### REQUEST
Consider the entries below. Count the lines holding the string "downtime" and state the number only.
- - - -
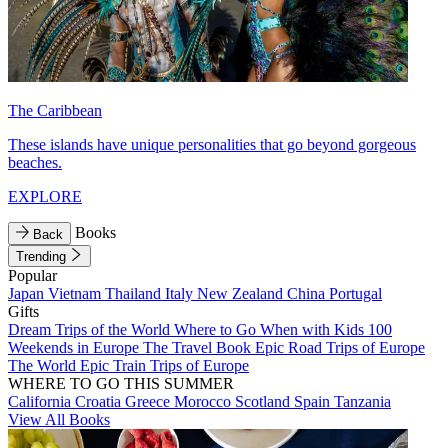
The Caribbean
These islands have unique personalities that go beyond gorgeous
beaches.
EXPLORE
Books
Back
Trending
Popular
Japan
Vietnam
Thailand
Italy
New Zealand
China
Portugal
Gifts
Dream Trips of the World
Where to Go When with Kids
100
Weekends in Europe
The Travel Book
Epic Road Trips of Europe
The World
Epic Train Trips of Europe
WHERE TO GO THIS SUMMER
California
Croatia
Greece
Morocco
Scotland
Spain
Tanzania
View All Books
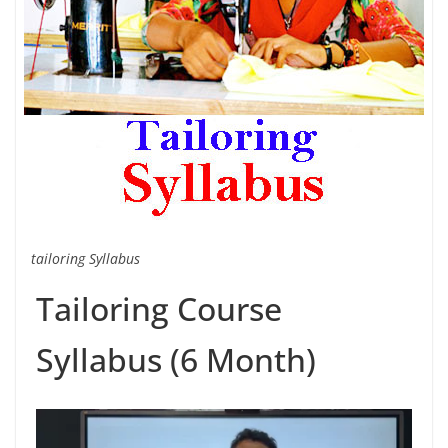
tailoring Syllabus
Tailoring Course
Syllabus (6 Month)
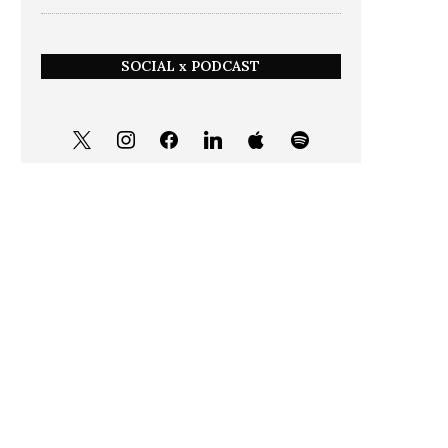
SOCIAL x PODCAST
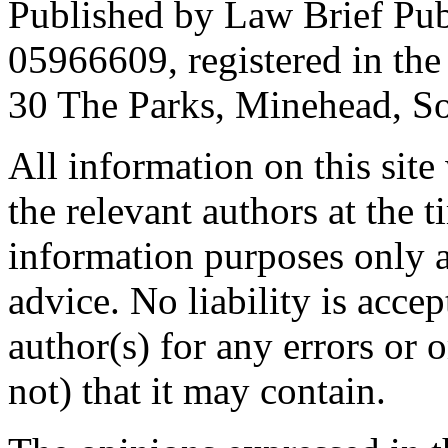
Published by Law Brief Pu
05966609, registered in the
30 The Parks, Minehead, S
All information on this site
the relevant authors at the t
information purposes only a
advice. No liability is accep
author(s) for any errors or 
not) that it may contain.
- - - -
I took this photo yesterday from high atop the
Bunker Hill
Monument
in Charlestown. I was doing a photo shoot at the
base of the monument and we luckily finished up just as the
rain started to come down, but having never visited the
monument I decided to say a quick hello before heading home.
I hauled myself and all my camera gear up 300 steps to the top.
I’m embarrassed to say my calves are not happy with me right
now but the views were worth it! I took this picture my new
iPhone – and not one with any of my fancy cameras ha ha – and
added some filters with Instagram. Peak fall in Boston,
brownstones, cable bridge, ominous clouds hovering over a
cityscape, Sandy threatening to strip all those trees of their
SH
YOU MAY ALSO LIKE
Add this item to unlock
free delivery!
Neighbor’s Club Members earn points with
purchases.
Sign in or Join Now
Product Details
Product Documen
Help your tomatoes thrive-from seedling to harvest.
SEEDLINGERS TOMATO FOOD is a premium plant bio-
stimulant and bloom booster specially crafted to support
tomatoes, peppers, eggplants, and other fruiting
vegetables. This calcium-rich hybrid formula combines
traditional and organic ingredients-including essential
- - - -
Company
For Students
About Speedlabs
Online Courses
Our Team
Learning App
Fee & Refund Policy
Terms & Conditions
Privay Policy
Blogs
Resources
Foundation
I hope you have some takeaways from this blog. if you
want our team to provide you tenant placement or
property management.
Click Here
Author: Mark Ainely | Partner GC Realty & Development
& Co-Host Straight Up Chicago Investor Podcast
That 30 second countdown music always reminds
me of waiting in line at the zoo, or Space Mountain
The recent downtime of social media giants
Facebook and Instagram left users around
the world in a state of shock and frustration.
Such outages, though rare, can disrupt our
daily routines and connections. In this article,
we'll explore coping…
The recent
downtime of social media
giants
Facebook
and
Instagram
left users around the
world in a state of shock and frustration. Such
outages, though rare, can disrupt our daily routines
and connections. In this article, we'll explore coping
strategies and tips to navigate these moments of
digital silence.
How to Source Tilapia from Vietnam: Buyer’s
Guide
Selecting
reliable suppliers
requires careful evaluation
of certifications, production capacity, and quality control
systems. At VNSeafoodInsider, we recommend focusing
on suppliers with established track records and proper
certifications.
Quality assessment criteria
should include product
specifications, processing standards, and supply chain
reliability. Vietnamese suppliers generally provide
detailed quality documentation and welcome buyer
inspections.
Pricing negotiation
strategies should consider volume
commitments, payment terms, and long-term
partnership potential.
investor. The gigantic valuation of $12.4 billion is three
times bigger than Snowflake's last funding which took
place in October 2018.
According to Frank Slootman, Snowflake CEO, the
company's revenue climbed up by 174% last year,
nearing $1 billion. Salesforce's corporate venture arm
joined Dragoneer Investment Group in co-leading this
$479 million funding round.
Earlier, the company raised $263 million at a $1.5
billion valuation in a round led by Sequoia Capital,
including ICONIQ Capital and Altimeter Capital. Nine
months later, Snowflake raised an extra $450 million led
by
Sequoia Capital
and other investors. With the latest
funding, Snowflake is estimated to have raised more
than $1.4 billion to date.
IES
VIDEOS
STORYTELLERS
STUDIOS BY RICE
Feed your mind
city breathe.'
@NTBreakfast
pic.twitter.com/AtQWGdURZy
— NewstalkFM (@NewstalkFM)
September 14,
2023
- - - -
### PROBLEM SOLUTION
2